From the line containing "pinky dip: (238, 302)" down to the line containing "ring tip: (360, 363)" in the records below, reproduce every line exactly, ends included, and omit all others.

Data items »
==========
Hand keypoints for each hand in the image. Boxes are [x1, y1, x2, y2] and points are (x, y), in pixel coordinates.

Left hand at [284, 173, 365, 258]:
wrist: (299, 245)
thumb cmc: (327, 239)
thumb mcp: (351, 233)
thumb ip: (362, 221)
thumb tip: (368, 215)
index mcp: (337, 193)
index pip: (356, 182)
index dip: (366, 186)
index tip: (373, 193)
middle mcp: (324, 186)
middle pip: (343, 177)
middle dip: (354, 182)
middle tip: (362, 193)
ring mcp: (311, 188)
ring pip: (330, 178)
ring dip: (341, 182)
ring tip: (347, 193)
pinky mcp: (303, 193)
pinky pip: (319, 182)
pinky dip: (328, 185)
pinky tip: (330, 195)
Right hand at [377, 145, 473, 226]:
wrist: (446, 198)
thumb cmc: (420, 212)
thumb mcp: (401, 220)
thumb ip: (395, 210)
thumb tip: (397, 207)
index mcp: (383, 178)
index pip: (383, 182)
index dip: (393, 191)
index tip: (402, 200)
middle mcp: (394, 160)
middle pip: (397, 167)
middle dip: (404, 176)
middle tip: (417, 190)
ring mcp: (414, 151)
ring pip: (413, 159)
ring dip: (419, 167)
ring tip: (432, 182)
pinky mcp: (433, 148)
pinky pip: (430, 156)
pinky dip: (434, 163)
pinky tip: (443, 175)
==========
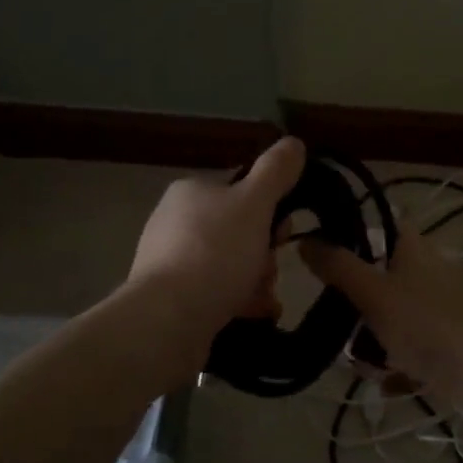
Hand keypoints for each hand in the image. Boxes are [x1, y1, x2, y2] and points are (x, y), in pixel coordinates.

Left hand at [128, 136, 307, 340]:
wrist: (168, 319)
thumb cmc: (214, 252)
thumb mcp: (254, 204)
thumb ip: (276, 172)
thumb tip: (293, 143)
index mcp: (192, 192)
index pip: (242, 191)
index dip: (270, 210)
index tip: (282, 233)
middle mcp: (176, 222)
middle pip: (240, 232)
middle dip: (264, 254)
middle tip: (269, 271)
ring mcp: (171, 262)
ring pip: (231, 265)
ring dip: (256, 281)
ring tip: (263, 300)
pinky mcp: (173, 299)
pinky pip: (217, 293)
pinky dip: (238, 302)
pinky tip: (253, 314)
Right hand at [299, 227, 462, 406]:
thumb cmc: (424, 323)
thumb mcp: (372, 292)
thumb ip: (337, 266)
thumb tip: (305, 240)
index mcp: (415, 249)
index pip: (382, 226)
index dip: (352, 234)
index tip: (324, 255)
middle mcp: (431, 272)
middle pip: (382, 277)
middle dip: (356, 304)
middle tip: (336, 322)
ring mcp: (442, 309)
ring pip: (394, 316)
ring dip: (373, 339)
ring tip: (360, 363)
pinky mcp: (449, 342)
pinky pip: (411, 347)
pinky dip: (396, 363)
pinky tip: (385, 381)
==========
WORKED SOLUTION »
pinky dip: (238, 302)
pinky tip: (253, 314)
Right hand at [299, 227, 462, 406]:
thumb cmc: (424, 323)
thumb mcp: (372, 292)
thumb ip: (337, 266)
thumb tip: (305, 240)
index mcp: (415, 249)
index pip: (382, 226)
index dip: (352, 234)
index tip: (324, 255)
middle mcp: (431, 272)
middle pip: (382, 277)
middle dip: (356, 304)
middle tip: (336, 322)
ring mcp: (442, 309)
ring pip: (394, 316)
ring dip: (373, 339)
ring tip: (360, 363)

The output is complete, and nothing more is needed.